Of course, in order to resume this saga of unusual proportions, one must be reminded of the horrors awaiting Kirsten and Nora’s hometown. As the students sat cramped and sweaty in the dank unlit classrooms of Alpine Mountain high school, the Wanted serial Killer (whose name was Artie) was sweeping across the city in a frantic rage. Fortunately, the townsfolk knew how to carry out the mandated precautions like the backs of their hands. They had all been trained at early ages on how to prepare for all types of disasters, due to the hard work and effort of the late Martha James Brawn (1875-1960), a nurse and educator at St. Mary-Of-The-woods College, and the pride and Joy of Terre Haute city.
Artie the serial killer was not that surprised to see that the place was in a state of great angst. He had escaped from prison on a dare. He spoke in a strange dialect not known to most city dwellers and was having a hard time communicating his situation to people. In reality, Artie was not trying to pose as a threat to anyone. The act of looting and thieving was second nature to him, almost the same as an impulsive reflex.
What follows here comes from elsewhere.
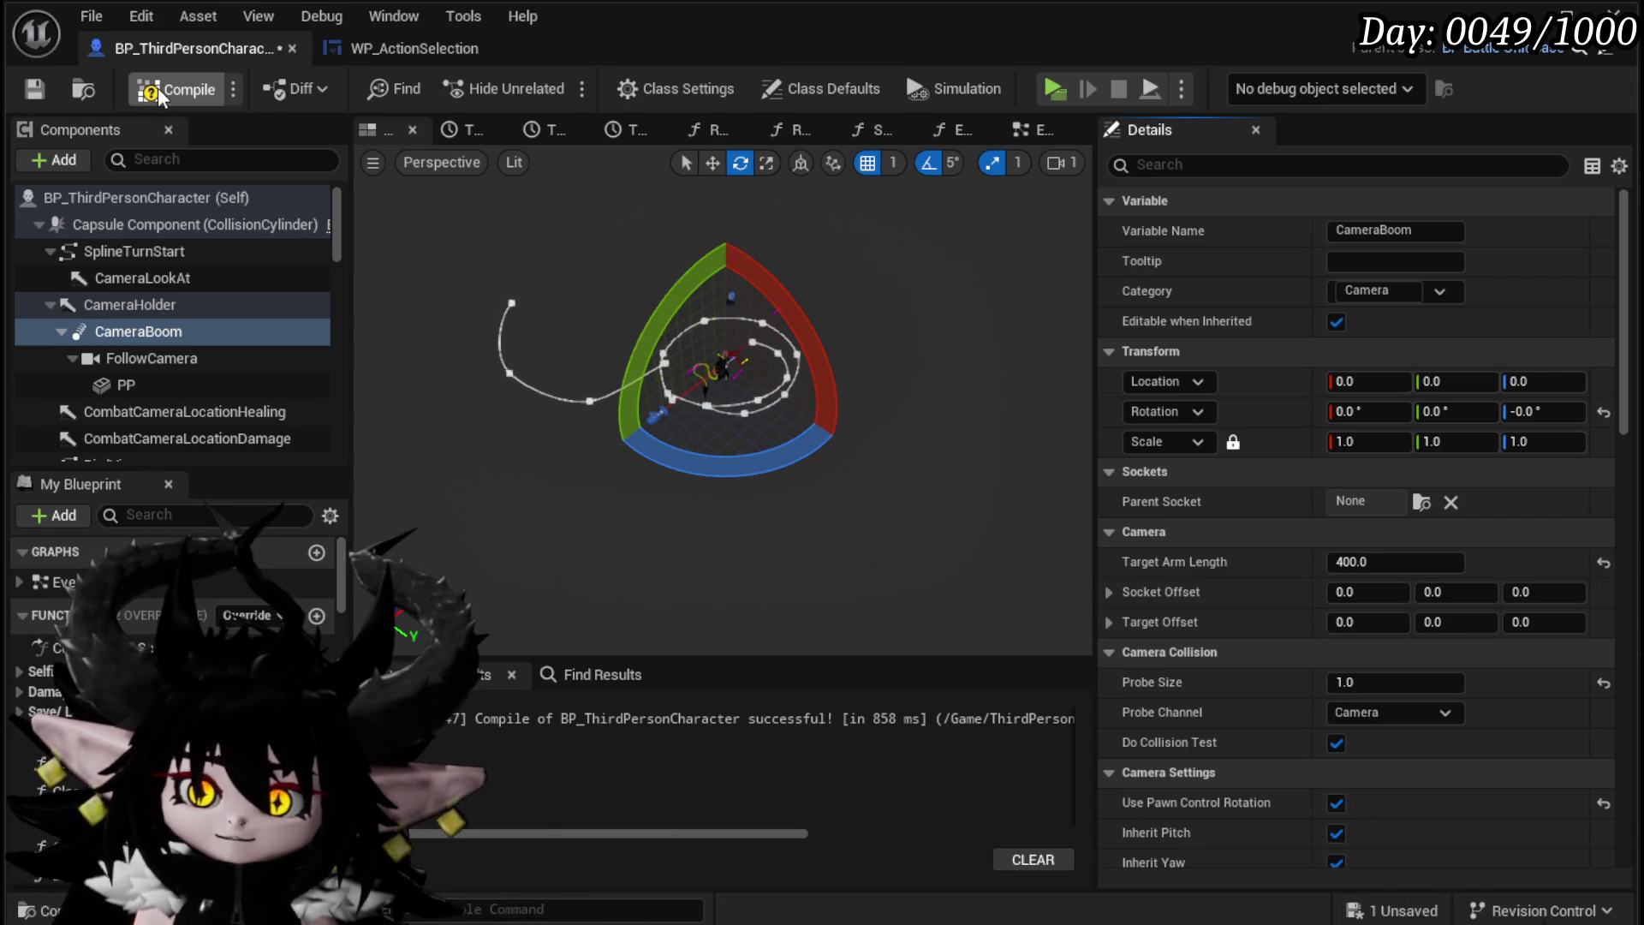
{"action": "left_click", "coordinate": [36, 91]}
No, on the contrary, he had been forced into most of his earlier gang activity and found it quite unfair for the government to rule him out as a real danger to anyone.
Or, as Artie would have put it “I had more friends nutted up than me most times. The whole thing is just a load of bum beef. All I got was a case of broke weak when they called me a cracker. They just made me do shit cause all I had was drag and they said they heard it a thousand times already. I put it on my skin!” The killer took the rest of the day committing crimes until he was captured fisherman named Gregory Ipswich, and was sent back to the Terre Haute Federal Correctional Complex, safe and sound. Kirsten could have sworn she had never been so happy.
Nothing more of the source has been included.